→ **Exercise instructions**
I would like the entries transcribed word for word, please, with the pictures removed.
▼
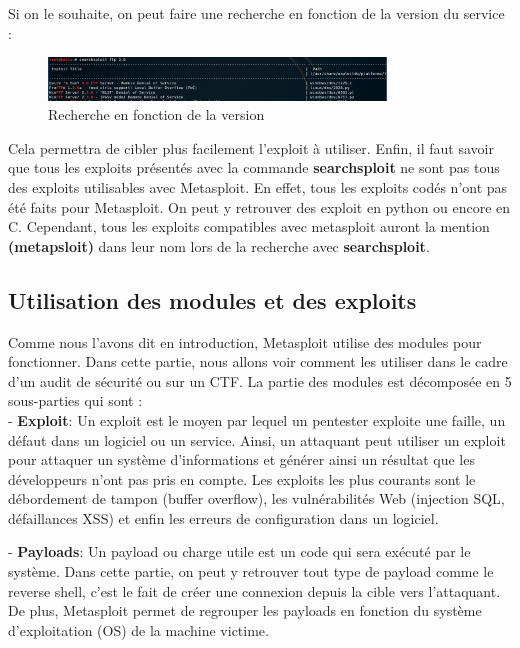 \noindent Si on le souhaite, on peut faire une recherche en fonction de la version du service :
\begin{figure}[htp!]
  \centering
  \setlength\figureheight{7cm}
  \setlength\figurewidth{9cm}
  \includegraphics[width=0.8\textwidth]{oui/Ancien/imangeancien/metasploit/searchsploit-ex2.PNG}
  \caption{Recherche en fonction de la version}
  \label{fig:courbe-tikz}
\end{figure}

    \noindent Cela permettra de cibler plus facilement l'exploit à utiliser. Enfin, il faut savoir que tous les exploits présentés avec la commande \textbf{searchsploit} ne sont pas tous des exploits utilisables avec Metasploit. En effet, tous les exploits codés n'ont pas été faits pour Metasploit. On peut y retrouver des exploit en python ou encore en C. Cependant, tous les exploits compatibles avec metasploit auront la mention \textbf{(metapsloit)} dans leur nom lors de la recherche avec \textbf{searchsploit}. 

\subsection{Utilisation des modules et des exploits}

Comme nous l'avons dit en introduction, Metasploit utilise des modules pour fonctionner. Dans cette partie, nous allons voir comment les utiliser dans le cadre d'un audit de sécurité ou sur un CTF. La partie des modules est décomposée en 5 sous-parties qui sont :\\

- \textbf{Exploit}: Un exploit est le moyen par lequel un pentester exploite une faille, un défaut dans un logiciel ou un service. Ainsi, un attaquant peut utiliser un exploit pour attaquer un système d'informations et générer ainsi un résultat que les développeurs n'ont pas pris en compte. Les exploits les plus courants sont le débordement de tampon (buffer overflow), les vulnérabilités Web (injection SQL, défaillances XSS) et enfin les erreurs de configuration dans un logiciel.

- \textbf{Payloads}: Un payload ou charge utile est un code qui sera exécuté par le système. Dans cette partie, on peut y retrouver tout type de payload comme le reverse shell, c'est le fait de créer une connexion depuis la cible vers l’attaquant. De plus, Metasploit permet de regrouper les payloads en fonction du système d'exploitation (OS) de la machine victime.

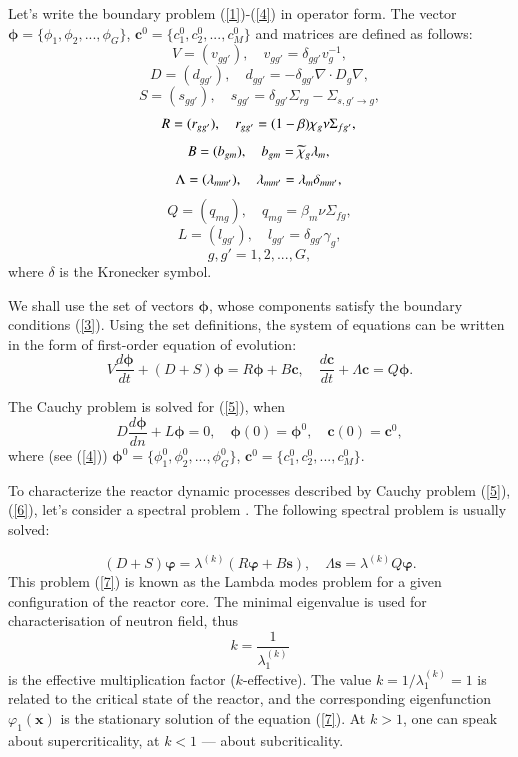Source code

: \documentclass{aip-cp}
\begin{document}
Let's write the boundary problem (\ref{1})-(\ref{4}) in operator form. The vector $\bm \phi = \{\phi_1, \phi_2, ..., \phi_G\}$, $\bm c^0 = \{ c_1^0,  c_2^0, ...,  c_M^0 \}$ and matrices are defined as follows:
\[
 V = (v_{g g'}),
 \quad v_{g g'} = \delta_{g g'} v_g^{-1},
\] 
\[
 D = (d_{g g'}),
 \quad d_{g g'} = - \delta_{g g'} \nabla \cdot D_g \nabla,
\] 
\[
 S = (s_{g g'}),
 \quad  s_{g g'} =  \delta_{g g'} \Sigma_{rg} - \Sigma_{s,g'\rightarrow g} ,
\] 
\[
 R = (r_{g g'}),
 \quad  r_{g g'} = (1-\beta)\chi_g \nu \Sigma_{fg'}, \\
\]
\[
 B = (b_{g m}),
 \quad b_{g m} = \widetilde{\chi}_g \lambda_m, \\
\] 
\[ 
 \Lambda = (\lambda_{m m'}),
 \quad  \lambda_{m m'} = \lambda_m \delta_{m m'}, \\
\]
\[ 
 Q = (q_{mg}),
 \quad  q_{mg} = \beta_m \nu \Sigma_{fg},
\]
\[
L = (l_{g g'}), \quad l_{g g'} = \delta_{g g'} \gamma_g,
\]
\[
g, g' = 1,2, ..., G,
\] 
where $\delta$ is the Kronecker symbol.

We shall use the set of vectors $\bm \phi$, whose components satisfy the boundary conditions (\ref{3}). Using the set definitions, the system of equations can be written in the form of first-order equation of evolution:
\begin{equation}\label{5}
V \frac{d \bm \phi}{d t} + (D+S) \bm \phi = R \bm \phi + B\bm c,
\quad
\frac{d \bm c}{d t} + \Lambda \bm c = Q \bm \phi. 
\end{equation}  

The Cauchy problem is solved for (\ref{5}), when
\begin{equation}\label{6}
D\frac{d \bm\phi}{d n} + L \bm \phi = 0, 
\quad \bm \phi(0) = \bm \phi^0,
\quad  \bm c(0) = \bm c^0,
\end{equation} 
where (see (\ref{4})) $\bm \phi^0 = \{ \phi_1^0,  \phi_2^0, ...,  \phi_G^0 \}$, $\bm c^0 = \{ c_1^0,  c_2^0, ...,  c_M^0 \}$.

To characterize the reactor dynamic processes described by Cauchy problem 
(\ref{5}), (\ref{6}), let's consider a spectral 
problem \cite{Bell1970,stacey}. The following spectral problem is usually solved:

\begin{equation}\label{7}
 (D+S) \bm \varphi = \lambda^{(k)} \left ( R \bm \varphi  +  B \bm s \right ), 
 \quad
 \Lambda \bm s = \lambda^{(k)} Q \bm \varphi .
\end{equation}
This problem (\ref{7}) is known as the Lambda modes problem for a given configuration of the reactor core.
The minimal eigenvalue is used for characterisation of neutron field, thus 
\[
 k = \frac{1}{\lambda^{(k)}_1}  
\] 
is the effective multiplication factor ($k$-effective).
The value $k = 1 / \lambda^{(k)}_1 = 1$ is related to the critical state of the reactor, and the corresponding eigenfunction $\varphi_1(\bm x)$ is the stationary solution of the equation (\ref{7}).
At $k > 1$, one can speak about supercriticality, at $k < 1$  --- about subcriticality.
\end{document}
▲
→ **Task output**
 \noindent Si on le souhaite, on peut faire une recherche en fonction de la version du service :
\begin{figure}[htp!]
  \centering
  \setlength\figureheight{7cm}
  \setlength\figurewidth{9cm}
  \includegraphics[width=0.8\textwidth]{oui/Ancien/imangeancien/metasploit/searchsploit-ex2.PNG}
  \caption{Recherche en fonction de la version}
  \label{fig:courbe-tikz}
\end{figure}

    \noindent Cela permettra de cibler plus facilement l'exploit à utiliser. Enfin, il faut savoir que tous les exploits présentés avec la commande \textbf{searchsploit} ne sont pas tous des exploits utilisables avec Metasploit. En effet, tous les exploits codés n'ont pas été faits pour Metasploit. On peut y retrouver des exploit en python ou encore en C. Cependant, tous les exploits compatibles avec metasploit auront la mention \textbf{(metapsloit)} dans leur nom lors de la recherche avec \textbf{searchsploit}. 

\subsection{Utilisation des modules et des exploits}

Comme nous l'avons dit en introduction, Metasploit utilise des modules pour fonctionner. Dans cette partie, nous allons voir comment les utiliser dans le cadre d'un audit de sécurité ou sur un CTF. La partie des modules est décomposée en 5 sous-parties qui sont :\\

- \textbf{Exploit}: Un exploit est le moyen par lequel un pentester exploite une faille, un défaut dans un logiciel ou un service. Ainsi, un attaquant peut utiliser un exploit pour attaquer un système d'informations et générer ainsi un résultat que les développeurs n'ont pas pris en compte. Les exploits les plus courants sont le débordement de tampon (buffer overflow), les vulnérabilités Web (injection SQL, défaillances XSS) et enfin les erreurs de configuration dans un logiciel.

- \textbf{Payloads}: Un payload ou charge utile est un code qui sera exécuté par le système. Dans cette partie, on peut y retrouver tout type de payload comme le reverse shell, c'est le fait de créer une connexion depuis la cible vers l’attaquant. De plus, Metasploit permet de regrouper les payloads en fonction du système d'exploitation (OS) de la machine victime.

Source code

: \documentclass{aip-cp}
\begin{document}
Let's write the boundary problem (\ref{1})-(\ref{4}) in operator form. The vector $\bm \phi = \{\phi_1, \phi_2, ..., \phi_G\}$, $\bm c^0 = \{ c_1^0,  c_2^0, ...,  c_M^0 \}$ and matrices are defined as follows:
\[
 V = (v_{g g'}),
 \quad v_{g g'} = \delta_{g g'} v_g^{-1},
\] 
\[
 D = (d_{g g'}),
 \quad d_{g g'} = - \delta_{g g'} \nabla \cdot D_g \nabla,
\] 
\[
 S = (s_{g g'}),
 \quad  s_{g g'} =  \delta_{g g'} \Sigma_{rg} - \Sigma_{s,g'\rightarrow g} ,
\] 
\[
 R = (r_{g g'}),
 \quad  r_{g g'} = (1-\beta)\chi_g \nu \Sigma_{fg'}, \\
\]
\[
 B = (b_{g m}),
 \quad b_{g m} = \widetilde{\chi}_g \lambda_m, \\
\] 
\[ 
 \Lambda = (\lambda_{m m'}),
 \quad  \lambda_{m m'} = \lambda_m \delta_{m m'}, \\
\]
\[ 
 Q = (q_{mg}),
 \quad  q_{mg} = \beta_m \nu \Sigma_{fg},
\]
\[
L = (l_{g g'}), \quad l_{g g'} = \delta_{g g'} \gamma_g,
\]
\[
g, g' = 1,2, ..., G,
\] 
where $\delta$ is the Kronecker symbol.

We shall use the set of vectors $\bm \phi$, whose components satisfy the boundary conditions (\ref{3}). Using the set definitions, the system of equations can be written in the form of first-order equation of evolution:
\begin{equation}\label{5}
V \frac{d \bm \phi}{d t} + (D+S) \bm \phi = R \bm \phi + B\bm c,
\quad
\frac{d \bm c}{d t} + \Lambda \bm c = Q \bm \phi. 
\end{equation}  

The Cauchy problem is solved for (\ref{5}), when
\begin{equation}\label{6}
D\frac{d \bm\phi}{d n} + L \bm \phi = 0, 
\quad \bm \phi(0) = \bm \phi^0,
\quad  \bm c(0) = \bm c^0,
\end{equation} 
where (see (\ref{4})) $\bm \phi^0 = \{ \phi_1^0,  \phi_2^0, ...,  \phi_G^0 \}$, $\bm c^0 = \{ c_1^0,  c_2^0, ...,  c_M^0 \}$.

To characterize the reactor dynamic processes described by Cauchy problem 
(\ref{5}), (\ref{6}), let's consider a spectral 
problem \cite{Bell1970,stacey}. The following spectral problem is usually solved:

\begin{equation}\label{7}
 (D+S) \bm \varphi = \lambda^{(k)} \left ( R \bm \varphi  +  B \bm s \right ), 
 \quad
 \Lambda \bm s = \lambda^{(k)} Q \bm \varphi .
\end{equation}
This problem (\ref{7}) is known as the Lambda modes problem for a given configuration of the reactor core.
The minimal eigenvalue is used for characterisation of neutron field, thus 
\[
 k = \frac{1}{\lambda^{(k)}_1}  
\] 
is the effective multiplication factor ($k$-effective).
The value $k = 1 / \lambda^{(k)}_1 = 1$ is related to the critical state of the reactor, and the corresponding eigenfunction $\varphi_1(\bm x)$ is the stationary solution of the equation (\ref{7}).
At $k > 1$, one can speak about supercriticality, at $k < 1$  --- about subcriticality.
\end{document}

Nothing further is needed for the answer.